Attentat au couteau dans la Préfecture de police de Paris : l'assaillant islamiste avait été habilité "secret défense"...

Quand les théories vertueuses d'intégration et d'égalitarisme aveugles sont criminelles 

La taqîya, concept coranique préconisant le mensonge en milieu hostile, a encore fonctionné...

On a aussitôt recommencé à dire que l'individu était connu comme discret, introverti et gentil: Castaner a même affirmé que la hiérarchie - des pros du Renseignement -  n'avait jamais détecté des "difficultés comportementales" sur seize années passées à la Préfecture de police de Paris... 

Vendredi 4 octobre, le Parquet antiterroriste a fini par se saisir de l'enquête sur l'attaque au couteau céramique par
Mickaël H. (Harpon), technicien informaticien à la Direction du renseignement de la préfecture de police de Paris (DRPP), un converti habilité "secret défense". Le préfet de police lui avait ainsi accordé l'accès aux fichiers les plus sensibles...

La police frappée au coeur. 
L'Antillais occupait ce poste de confiance à la DRPP depuis 2003 et avait fini par être "habilité au secret défense". Il était "en règle avec les obligations inhérentes à ce type d'habilitation", a justifié l'actuel préfet de police, Didier Lallement.

Avant d'intégrer la DRPP, l'"auteur" de l'attaque  - notons que pour la presse ce n'est ni un criminel, ni un quadruple assassinat - au couteau, acheté le  jeudi matin même en se rendant à la préfecture de police de Paris, s'est soumis à un "criblage" de sa vie privée - un profilage - censé s'assurer de la probité requise pour avoir accès à des données sensibles. 

"Secret défense" ? Cette habilitation permet l'accès "aux informations et supports dont la divulgation est de nature à nuire gravement à la défense nationale", explique sur son site le Secrétariat général de la défense et de la sécurité nationale (SGDSN).

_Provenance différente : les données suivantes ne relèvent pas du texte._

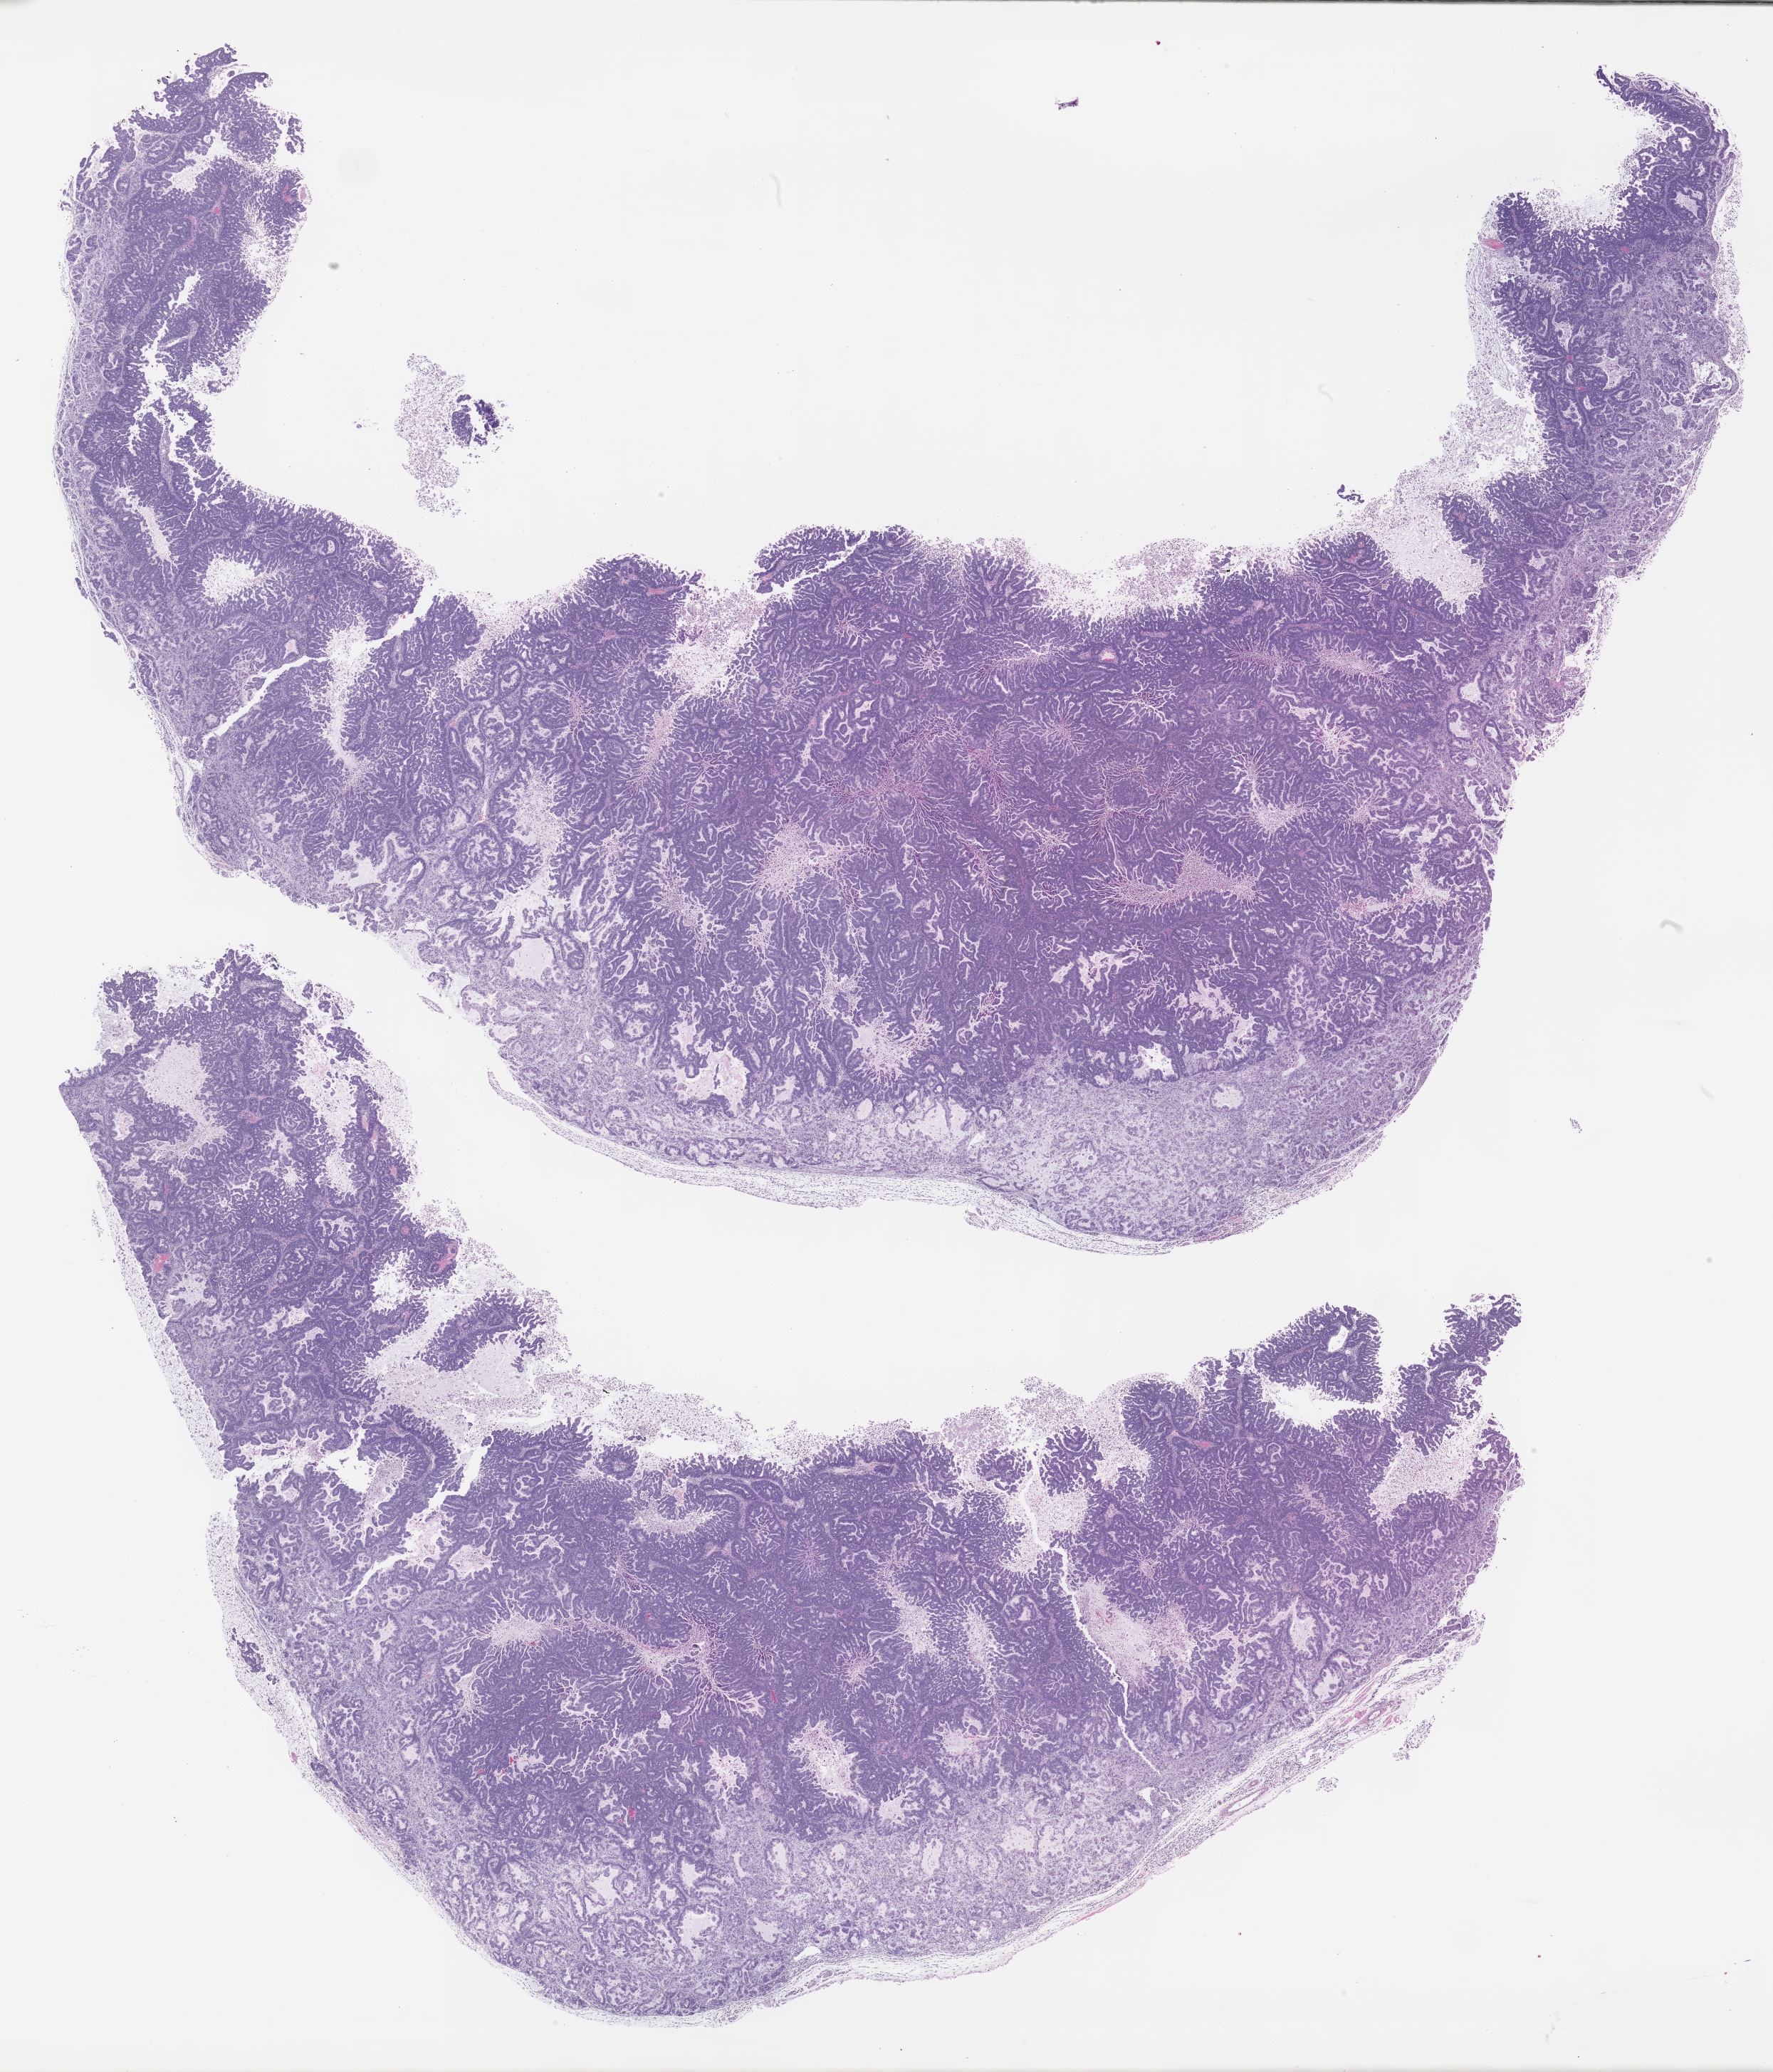
H&E whole-slide image of a patient-derived xenograft (PDX) tumor grown in a mouse, passage 1 — a low-resolution overview of the entire scanned area, about 20.0 x 23.4 mm; formalin-fixed paraffin-embedded section; originating tumor site category: pancreas.
Originating patient diagnosis: Pancreatic Adenocarcinoma.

Comment s'obtient l'habilitation "secret défense" ?
Cette habilitation est délivrée par la Direction générale de la sécurité intérieure (DGSI) pour les agents relevant du ministère de l'Intérieur, et s'obtient après un passage au tamis soi-disant scrupuleux de la vie du candidat. On ignore jusqu'ici pour quel motif officiel il postulait.
Le futur agent doit d'abord remplir un dossier avec notamment "toute une série d'informations sur son parcours, les pays qu'il a visités, mais aussi sur ses parents, ses frères et sœurs, ses cousins, ses oncles", énumère Eric Dénécé, directeur du Centre français de recherche sur le renseignement (CF2R). Une déclaration sur l'honneur ? Ce qui en dit long sur l'ignorance des services de police de la tolérance (un encouragement)coranique en matièrede  dissimulation en territoire ennemi.


De son côté, la DGSI est supposée mener des investigations, consultant son casier judiciaire, scrutant ses activités politiques, listant les sociétés dont il est mandataire et le nombre de ses comptes en banque, vérifiant ses diplômes et adresses, voire menant une enquête de voisinage, incluant les employeurs, développe le chercheur. Les services peuvent également demander les "factures téléphoniques détaillées", exploiter ses "recherches électroniques" ou éplucher "la liste de ses amis sur les réseaux sociaux", assure Eric Dénécé. L'intrusion dans la vie privée peut même aller, selon la confidentialité du poste, jusqu'à "une mise sous surveillance" ou des "filatures", ajoute-t-il. 
Mais rien n'impose à la DGSI de prendre des renseignement sur l'activité religieuse du demandeur : laïcité et liberté d'opinion obligent ?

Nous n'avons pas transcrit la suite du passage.